Have you heard of treating stress with acupuncture? Stress has become a daily part of our lives and there is little that we can do to change that. Stress is an evolutionarily beneficial response that most animals, including humans, are hardwired to experience when a situation demands a ‘flight or fight’ response. However, modernity and the modern nature of civilisation itself, has also made life safer for a normal person. Thus, life threatening conditions, specifically in developed countries are not a part of our daily lives.
The post-modern era is literally infected with uncertainties and confusions of such unsurmountable proportions that clarity and solace are almost impossible unless a person is naive enough to think that the world is simple.
The only problem is that now fighting or fleeing are usually not acceptable responses because of the social structure and the societal norms. Therefore, the body doesn’t really know how to defuse the bio-chemicals that have triggered stress in the first place. The result: a constant state of stress. The solution is to exercise the body and meditate so that the neuro-chemicals and hormones can be regulated.

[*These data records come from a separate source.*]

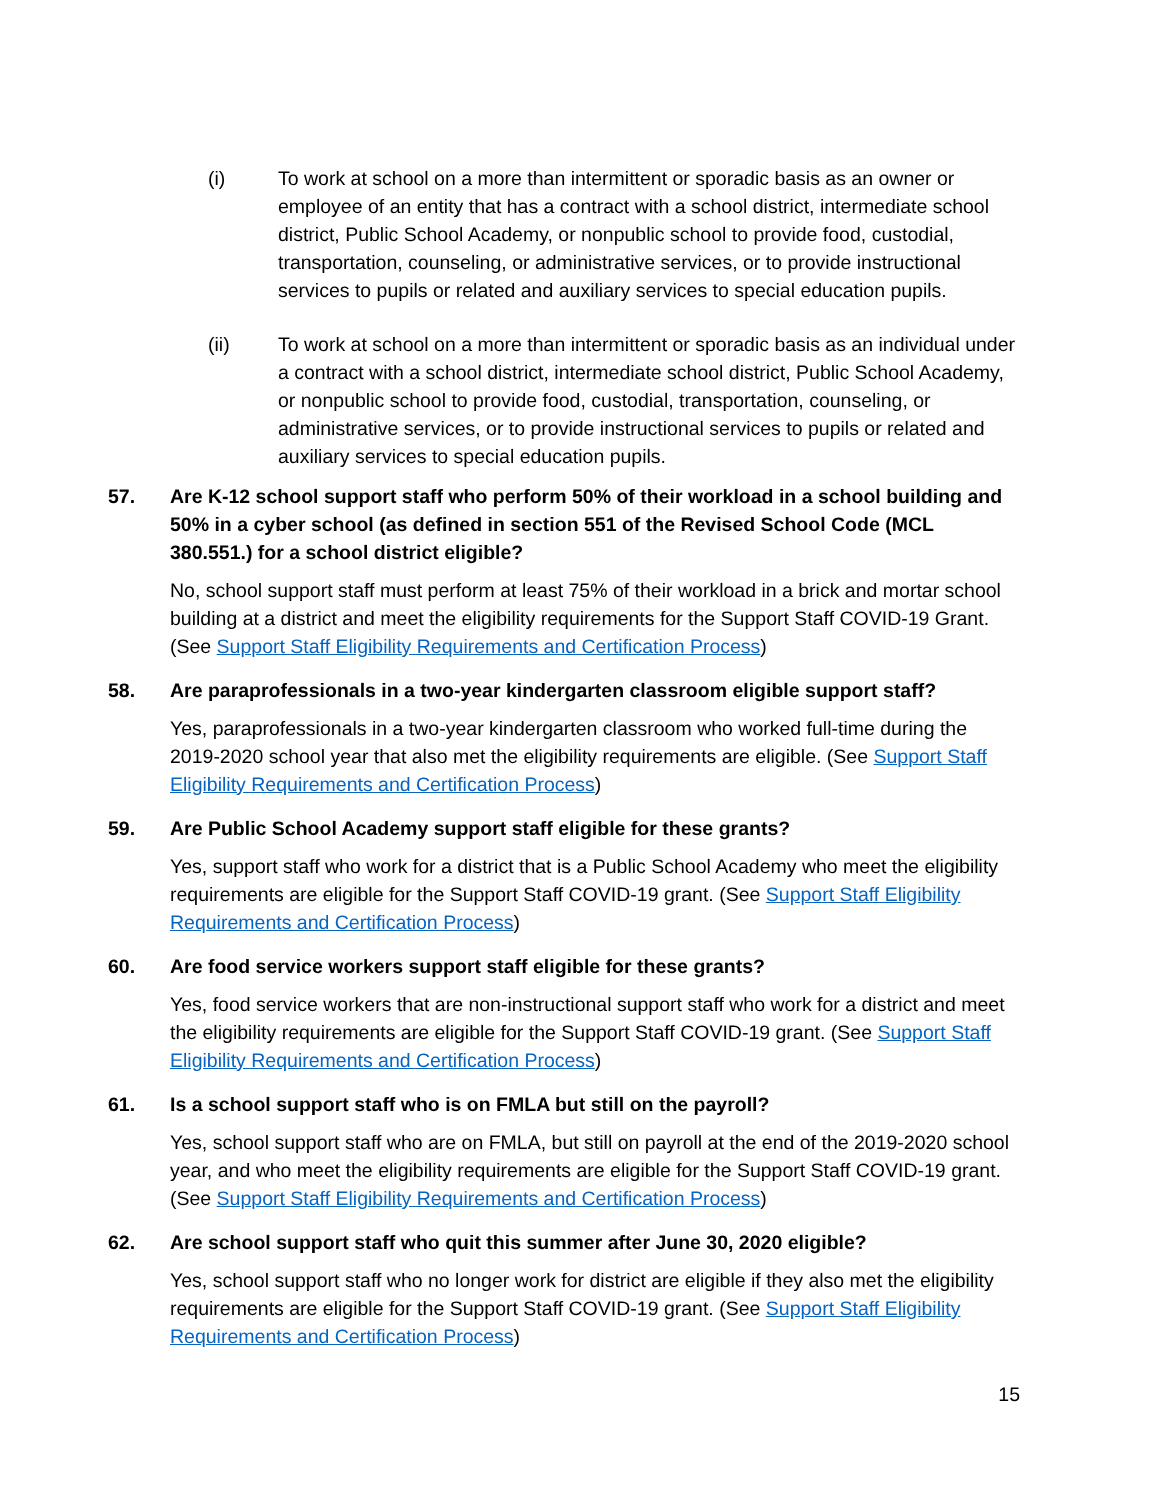(i) To work at school on a more than intermittent or sporadic basis as an owner or employee of an entity that has a contract with a school district, intermediate school district, Public School Academy, or nonpublic school to provide food, custodial, transportation, counseling, or administrative services, or to provide instructional services to pupils or related and auxiliary services to special education pupils.
(ii) To work at school on a more than intermittent or sporadic basis as an individual under a contract with a school district, intermediate school district, Public School Academy, or nonpublic school to provide food, custodial, transportation, counseling, or administrative services, or to provide instructional services to pupils or related and auxiliary services to special education pupils.
57. Are K-12 school support staff who perform 50% of their workload in a school building and 50% in a cyber school (as defined in section 551 of the Revised School Code (MCL 380.551.) for a school district eligible?
No, school support staff must perform at least 75% of their workload in a brick and mortar school building at a district and meet the eligibility requirements for the Support Staff COVID-19 Grant. (See Support Staff Eligibility Requirements and Certification Process)
58. Are paraprofessionals in a two-year kindergarten classroom eligible support staff?
Yes, paraprofessionals in a two-year kindergarten classroom who worked full-time during the 2019-2020 school year that also met the eligibility requirements are eligible. (See Support Staff Eligibility Requirements and Certification Process)
59. Are Public School Academy support staff eligible for these grants?
Yes, support staff who work for a district that is a Public School Academy who meet the eligibility requirements are eligible for the Support Staff COVID-19 grant. (See Support Staff Eligibility Requirements and Certification Process)
60. Are food service workers support staff eligible for these grants?
Yes, food service workers that are non-instructional support staff who work for a district and meet the eligibility requirements are eligible for the Support Staff COVID-19 grant. (See Support Staff Eligibility Requirements and Certification Process)
61. Is a school support staff who is on FMLA but still on the payroll?
Yes, school support staff who are on FMLA, but still on payroll at the end of the 2019-2020 school year, and who meet the eligibility requirements are eligible for the Support Staff COVID-19 grant. (See Support Staff Eligibility Requirements and Certification Process)
62. Are school support staff who quit this summer after June 30, 2020 eligible?
Yes, school support staff who no longer work for district are eligible if they also met the eligibility requirements are eligible for the Support Staff COVID-19 grant. (See Support Staff Eligibility Requirements and Certification Process)
15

If they are not regulated and ‘normalised’ the results can be disastrous for the individual and the harmless stress can transform into clinical depression and/or anxiety disorders.
How Effective can Treating Stress with Acupuncture be?
Acupuncture has a variety of solid points against conventional medicinal techniques when it comes to dealing with mood disorders and everyday stress. The main argument is that acupuncture is not detrimental to the health of the person like modern mind altering drugs or anti-depressants which are habit forming and have serious side-effects.
Acupuncture simply ‘nudges’ the body to generate or utilise its own corrective responses and alleviate stress by stimulating critical pathways called ‘meridians’. This allows the body to regulate the production and absorption of cortizol (stress hormone), which in turn leads to the normalisation of the production of happy chemicals like dopamine, serotonin and endorphins.